Kevin at July 20, 2014 10:14 AM
Amy Alkon
http://www.advicegoddess.com/archives/2014/07/20/no_your_index_f.html#comment-4862545">comment from KevinThanks, Kevin -- forgot to mention that.
Amy Alkon at July 20, 2014 10:18 AM
Ppen: "It isn't something they overcome by sheer will anymore than I can control my bi-polar moods... I also think addiction has a strong genetic component..."
Yes.
The brain controls thinking and behavior. What the heart is to circulation and everything affected by it, the brain is to awareness, thought, perception, mood, emotions and behavior. It's a physical organ that's just as susceptible to genetics, heredity, disease, injury and environmental conditions as the heart, lungs, kidneys, pancreas and any other organ.
A tiny, molecule-size effect of genetics or environmental factors on some receptor on the membranes of cells in the heart can have a huge effect on the health, quality of life and life expectancy of the person dependent on that heart. In the same way a tiny, molecule-size, genetic or environmental effect on cells in some part of the brain can have a huge effect on the person's thoughts, perceptions, emotions, mood, behavior (and dare I say morality)... and susceptibility to addictions.
Ken R at July 20, 2014 11:22 AM
I agree with Kevin. Typing "Fuckbook" instead of "Facebook"... A parapraxis at best, but not a typing error.
Ken R at July 20, 2014 11:28 AM
As noted above "facebook" to "fuckbook" is highly unlikely. Also fuckbook requires registration -- the lawyer did not get in without intentionally asking to be let in.
He is lying. Pure and simple.
parabarbarian at July 20, 2014 11:37 AM
Blaming Apple for his porn surfing is like blaming AC/DC for going deaf. That you played their music at 10 on your stereo caused it. Not the particular band.

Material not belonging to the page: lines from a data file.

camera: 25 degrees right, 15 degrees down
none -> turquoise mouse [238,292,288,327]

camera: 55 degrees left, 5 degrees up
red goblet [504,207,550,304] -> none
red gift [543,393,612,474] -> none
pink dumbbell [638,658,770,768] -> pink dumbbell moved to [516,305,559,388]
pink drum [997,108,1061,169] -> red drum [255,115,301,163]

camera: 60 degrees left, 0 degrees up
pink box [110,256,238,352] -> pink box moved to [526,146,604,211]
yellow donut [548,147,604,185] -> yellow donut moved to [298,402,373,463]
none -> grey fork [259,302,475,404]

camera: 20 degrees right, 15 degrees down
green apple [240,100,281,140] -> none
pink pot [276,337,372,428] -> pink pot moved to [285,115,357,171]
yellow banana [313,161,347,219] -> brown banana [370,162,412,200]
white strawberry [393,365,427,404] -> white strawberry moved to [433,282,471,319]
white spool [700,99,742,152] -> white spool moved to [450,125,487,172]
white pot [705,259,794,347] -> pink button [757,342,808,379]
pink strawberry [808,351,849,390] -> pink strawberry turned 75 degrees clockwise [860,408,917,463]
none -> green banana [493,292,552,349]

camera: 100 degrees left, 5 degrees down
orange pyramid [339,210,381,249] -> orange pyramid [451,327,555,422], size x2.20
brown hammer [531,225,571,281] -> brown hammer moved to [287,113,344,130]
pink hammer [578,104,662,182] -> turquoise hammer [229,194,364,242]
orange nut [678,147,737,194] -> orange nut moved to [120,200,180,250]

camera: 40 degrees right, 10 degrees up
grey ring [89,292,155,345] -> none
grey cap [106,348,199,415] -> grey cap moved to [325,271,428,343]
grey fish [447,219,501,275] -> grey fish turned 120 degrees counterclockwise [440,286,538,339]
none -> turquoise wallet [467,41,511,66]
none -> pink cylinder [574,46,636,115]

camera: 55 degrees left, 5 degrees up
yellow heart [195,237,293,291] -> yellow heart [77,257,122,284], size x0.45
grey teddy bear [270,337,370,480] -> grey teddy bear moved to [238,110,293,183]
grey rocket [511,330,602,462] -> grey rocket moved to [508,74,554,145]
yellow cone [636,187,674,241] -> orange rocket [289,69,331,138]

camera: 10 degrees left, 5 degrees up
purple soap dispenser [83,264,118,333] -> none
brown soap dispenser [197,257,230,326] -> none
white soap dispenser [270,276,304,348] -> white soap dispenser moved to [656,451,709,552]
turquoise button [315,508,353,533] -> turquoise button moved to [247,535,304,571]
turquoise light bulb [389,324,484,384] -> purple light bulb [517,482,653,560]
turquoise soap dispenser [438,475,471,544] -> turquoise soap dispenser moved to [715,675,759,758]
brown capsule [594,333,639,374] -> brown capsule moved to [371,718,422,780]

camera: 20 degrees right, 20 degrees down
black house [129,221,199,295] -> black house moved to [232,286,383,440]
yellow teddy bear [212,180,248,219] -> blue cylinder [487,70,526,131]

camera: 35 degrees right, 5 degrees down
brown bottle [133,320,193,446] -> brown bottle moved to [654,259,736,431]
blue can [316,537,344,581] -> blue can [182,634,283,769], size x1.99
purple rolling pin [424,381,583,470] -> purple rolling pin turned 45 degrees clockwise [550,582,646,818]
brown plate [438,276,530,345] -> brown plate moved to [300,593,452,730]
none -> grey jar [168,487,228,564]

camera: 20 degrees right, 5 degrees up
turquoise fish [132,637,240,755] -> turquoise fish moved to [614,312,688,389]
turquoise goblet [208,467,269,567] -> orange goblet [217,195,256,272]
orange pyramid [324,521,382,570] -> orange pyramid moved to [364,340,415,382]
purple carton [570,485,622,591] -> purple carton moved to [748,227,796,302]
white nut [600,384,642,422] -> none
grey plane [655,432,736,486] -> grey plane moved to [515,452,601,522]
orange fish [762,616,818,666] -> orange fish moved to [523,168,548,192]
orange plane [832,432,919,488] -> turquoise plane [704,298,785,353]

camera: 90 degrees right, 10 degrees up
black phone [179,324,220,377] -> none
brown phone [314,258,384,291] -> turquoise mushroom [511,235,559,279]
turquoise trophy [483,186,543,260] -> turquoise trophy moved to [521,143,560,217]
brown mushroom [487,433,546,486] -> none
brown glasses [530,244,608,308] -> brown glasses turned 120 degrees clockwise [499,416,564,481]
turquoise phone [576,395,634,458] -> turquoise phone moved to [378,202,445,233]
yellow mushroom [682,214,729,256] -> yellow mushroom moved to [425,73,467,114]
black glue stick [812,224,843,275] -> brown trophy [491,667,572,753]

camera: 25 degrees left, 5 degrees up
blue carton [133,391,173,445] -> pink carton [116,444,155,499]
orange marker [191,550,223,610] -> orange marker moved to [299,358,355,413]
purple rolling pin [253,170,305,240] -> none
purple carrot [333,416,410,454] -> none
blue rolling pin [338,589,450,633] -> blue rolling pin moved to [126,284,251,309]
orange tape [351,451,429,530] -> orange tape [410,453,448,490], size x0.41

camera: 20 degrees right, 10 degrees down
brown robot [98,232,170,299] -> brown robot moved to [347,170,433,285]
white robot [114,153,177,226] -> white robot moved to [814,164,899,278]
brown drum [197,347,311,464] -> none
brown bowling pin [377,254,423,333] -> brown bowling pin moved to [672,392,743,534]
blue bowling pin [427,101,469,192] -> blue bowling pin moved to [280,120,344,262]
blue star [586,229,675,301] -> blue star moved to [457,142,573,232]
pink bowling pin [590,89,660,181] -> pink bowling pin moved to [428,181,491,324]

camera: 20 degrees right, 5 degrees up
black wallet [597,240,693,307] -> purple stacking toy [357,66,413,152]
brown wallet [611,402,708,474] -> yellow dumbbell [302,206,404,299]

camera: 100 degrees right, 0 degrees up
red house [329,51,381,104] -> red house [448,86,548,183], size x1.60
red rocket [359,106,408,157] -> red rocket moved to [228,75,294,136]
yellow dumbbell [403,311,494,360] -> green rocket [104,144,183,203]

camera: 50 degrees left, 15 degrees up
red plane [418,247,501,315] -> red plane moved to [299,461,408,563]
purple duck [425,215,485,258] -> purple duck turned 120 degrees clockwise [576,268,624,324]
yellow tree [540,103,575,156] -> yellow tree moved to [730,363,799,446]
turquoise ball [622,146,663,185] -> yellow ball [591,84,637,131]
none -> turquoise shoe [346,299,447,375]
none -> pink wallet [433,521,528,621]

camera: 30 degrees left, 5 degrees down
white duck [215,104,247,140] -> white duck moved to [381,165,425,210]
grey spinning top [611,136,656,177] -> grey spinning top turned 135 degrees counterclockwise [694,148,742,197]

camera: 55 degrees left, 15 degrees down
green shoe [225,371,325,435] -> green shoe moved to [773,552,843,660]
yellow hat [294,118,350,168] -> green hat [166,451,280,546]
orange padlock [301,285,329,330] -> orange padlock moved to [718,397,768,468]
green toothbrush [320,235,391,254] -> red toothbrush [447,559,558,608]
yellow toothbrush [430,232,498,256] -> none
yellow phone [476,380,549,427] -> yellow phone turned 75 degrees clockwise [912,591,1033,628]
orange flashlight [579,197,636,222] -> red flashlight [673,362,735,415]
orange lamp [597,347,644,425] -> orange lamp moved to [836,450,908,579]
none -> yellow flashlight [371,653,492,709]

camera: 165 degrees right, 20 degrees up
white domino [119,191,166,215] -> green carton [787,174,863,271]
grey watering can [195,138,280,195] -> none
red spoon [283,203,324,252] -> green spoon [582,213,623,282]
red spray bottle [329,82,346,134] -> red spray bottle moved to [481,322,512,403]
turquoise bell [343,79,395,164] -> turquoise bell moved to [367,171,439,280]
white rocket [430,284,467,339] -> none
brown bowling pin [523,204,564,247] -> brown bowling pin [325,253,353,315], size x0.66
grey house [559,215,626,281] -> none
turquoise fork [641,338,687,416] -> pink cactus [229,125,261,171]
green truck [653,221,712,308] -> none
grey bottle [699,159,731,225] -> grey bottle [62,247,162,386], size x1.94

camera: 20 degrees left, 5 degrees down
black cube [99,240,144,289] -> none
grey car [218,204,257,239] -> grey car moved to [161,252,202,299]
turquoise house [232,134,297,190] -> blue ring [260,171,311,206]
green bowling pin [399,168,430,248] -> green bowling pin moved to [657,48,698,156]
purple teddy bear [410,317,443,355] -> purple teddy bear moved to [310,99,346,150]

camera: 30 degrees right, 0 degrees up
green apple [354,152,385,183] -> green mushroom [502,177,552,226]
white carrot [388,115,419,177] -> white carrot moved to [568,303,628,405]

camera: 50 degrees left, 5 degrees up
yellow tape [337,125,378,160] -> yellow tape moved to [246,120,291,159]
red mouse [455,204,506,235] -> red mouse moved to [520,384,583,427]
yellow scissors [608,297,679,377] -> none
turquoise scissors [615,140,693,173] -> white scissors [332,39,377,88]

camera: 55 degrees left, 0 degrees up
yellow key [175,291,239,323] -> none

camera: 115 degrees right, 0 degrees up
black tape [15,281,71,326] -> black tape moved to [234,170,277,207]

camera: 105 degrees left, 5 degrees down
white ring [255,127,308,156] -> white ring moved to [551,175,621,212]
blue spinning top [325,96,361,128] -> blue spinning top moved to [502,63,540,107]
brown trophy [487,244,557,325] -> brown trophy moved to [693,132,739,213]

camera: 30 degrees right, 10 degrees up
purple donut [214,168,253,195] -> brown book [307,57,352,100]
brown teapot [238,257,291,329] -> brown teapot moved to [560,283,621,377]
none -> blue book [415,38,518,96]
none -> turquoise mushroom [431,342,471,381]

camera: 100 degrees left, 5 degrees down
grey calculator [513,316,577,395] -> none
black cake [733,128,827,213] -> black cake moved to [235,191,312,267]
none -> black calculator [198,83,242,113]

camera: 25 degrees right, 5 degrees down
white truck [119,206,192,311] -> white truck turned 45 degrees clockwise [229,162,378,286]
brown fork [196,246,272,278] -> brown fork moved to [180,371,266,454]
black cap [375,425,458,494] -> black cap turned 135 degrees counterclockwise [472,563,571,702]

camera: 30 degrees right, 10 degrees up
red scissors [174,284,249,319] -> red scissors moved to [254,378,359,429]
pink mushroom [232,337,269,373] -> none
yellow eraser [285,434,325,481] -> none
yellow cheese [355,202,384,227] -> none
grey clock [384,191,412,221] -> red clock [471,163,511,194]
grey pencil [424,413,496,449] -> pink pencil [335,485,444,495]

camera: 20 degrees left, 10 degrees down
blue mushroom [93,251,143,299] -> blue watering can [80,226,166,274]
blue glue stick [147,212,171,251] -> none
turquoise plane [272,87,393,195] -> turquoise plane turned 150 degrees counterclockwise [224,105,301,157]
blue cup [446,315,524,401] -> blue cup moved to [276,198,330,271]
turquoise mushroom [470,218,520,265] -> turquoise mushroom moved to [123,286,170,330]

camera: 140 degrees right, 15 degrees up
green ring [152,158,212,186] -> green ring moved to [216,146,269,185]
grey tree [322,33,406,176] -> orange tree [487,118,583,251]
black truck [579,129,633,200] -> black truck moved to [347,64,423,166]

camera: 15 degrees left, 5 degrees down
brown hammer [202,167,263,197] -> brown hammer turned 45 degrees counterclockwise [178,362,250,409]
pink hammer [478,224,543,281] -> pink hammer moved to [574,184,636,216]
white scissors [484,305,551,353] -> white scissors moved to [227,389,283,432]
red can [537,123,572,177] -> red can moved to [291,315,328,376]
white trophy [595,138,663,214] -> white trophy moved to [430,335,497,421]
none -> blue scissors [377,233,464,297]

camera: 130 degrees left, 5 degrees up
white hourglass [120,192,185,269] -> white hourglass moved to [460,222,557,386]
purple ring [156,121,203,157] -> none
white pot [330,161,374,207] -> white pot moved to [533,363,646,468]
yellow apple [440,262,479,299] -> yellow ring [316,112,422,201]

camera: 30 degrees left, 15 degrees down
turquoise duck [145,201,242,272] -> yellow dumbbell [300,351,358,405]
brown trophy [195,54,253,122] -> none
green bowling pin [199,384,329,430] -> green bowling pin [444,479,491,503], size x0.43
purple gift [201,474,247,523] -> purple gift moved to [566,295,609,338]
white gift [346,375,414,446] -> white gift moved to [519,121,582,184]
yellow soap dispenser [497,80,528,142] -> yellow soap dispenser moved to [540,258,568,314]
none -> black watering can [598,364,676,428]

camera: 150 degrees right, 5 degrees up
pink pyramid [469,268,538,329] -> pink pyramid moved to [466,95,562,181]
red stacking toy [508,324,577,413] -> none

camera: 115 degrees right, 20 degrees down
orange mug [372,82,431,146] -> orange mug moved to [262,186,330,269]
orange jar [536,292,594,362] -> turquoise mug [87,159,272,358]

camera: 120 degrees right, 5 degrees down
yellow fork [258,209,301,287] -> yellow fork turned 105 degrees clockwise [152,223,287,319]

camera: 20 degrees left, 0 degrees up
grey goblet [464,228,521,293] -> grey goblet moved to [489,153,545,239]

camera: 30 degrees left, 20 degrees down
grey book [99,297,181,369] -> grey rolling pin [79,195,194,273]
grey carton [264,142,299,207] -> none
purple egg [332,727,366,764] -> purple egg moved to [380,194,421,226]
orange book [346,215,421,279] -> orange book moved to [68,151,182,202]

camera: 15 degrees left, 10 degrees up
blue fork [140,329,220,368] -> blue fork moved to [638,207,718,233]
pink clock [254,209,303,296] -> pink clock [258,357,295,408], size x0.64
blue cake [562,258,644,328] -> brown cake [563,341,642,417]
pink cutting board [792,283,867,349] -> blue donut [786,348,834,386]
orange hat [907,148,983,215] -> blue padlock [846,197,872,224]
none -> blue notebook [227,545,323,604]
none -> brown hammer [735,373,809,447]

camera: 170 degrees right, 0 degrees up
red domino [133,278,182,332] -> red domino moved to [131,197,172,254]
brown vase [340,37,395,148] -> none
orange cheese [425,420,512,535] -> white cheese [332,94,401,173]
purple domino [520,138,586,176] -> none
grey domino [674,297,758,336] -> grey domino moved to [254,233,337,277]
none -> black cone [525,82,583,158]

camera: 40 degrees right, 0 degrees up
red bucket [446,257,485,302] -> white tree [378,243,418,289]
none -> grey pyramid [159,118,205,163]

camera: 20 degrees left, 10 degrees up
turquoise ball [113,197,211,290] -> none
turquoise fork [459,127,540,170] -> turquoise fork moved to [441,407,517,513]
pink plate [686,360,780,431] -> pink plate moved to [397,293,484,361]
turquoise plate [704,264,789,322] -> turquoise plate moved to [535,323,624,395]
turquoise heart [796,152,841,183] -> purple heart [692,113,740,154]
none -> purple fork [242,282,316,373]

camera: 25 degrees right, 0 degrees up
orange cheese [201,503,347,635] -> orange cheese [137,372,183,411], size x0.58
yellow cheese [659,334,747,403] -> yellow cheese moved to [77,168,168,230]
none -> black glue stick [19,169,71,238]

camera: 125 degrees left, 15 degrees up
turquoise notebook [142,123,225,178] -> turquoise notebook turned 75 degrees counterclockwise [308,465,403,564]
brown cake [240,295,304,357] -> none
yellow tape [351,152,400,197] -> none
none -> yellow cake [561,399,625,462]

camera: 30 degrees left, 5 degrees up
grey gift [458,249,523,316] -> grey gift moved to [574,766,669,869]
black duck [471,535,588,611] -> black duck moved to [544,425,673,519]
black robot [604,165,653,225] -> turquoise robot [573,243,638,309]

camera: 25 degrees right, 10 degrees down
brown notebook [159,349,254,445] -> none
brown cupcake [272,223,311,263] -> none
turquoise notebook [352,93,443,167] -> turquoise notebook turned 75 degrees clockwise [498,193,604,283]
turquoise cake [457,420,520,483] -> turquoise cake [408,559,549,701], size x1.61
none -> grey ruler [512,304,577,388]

Jim P. at July 20, 2014 1:09 PM
And to those who say "my kid was a straight-A student before becoming addicted to pot" I'd say: Never underestimate the secret desire of a teen to escape both responsibility and growing up in general. There are, after all, kids who ruin their grades and prospects with nothing more than too much skateboarding and screen time - because they WANT to.
lenona at July 20, 2014 4:39 PM
Yeah, the story is walking, talking bullshit. Most addicts have some preposterous story about how they got hooked and it was totally not their fault. Like walking into a men's room barefoot and accidently stepping on a syringe full of heroin that just happened to be laying in the floor. (Yes, I've actually heard that one.)
Cousin Dave at July 21, 2014 8:41 AM
Good pornography is hard to come by.
Jim Kennedy at July 23, 2014 12:55 AM
Esq. Sevier may find people declining to shake hands with him from now on.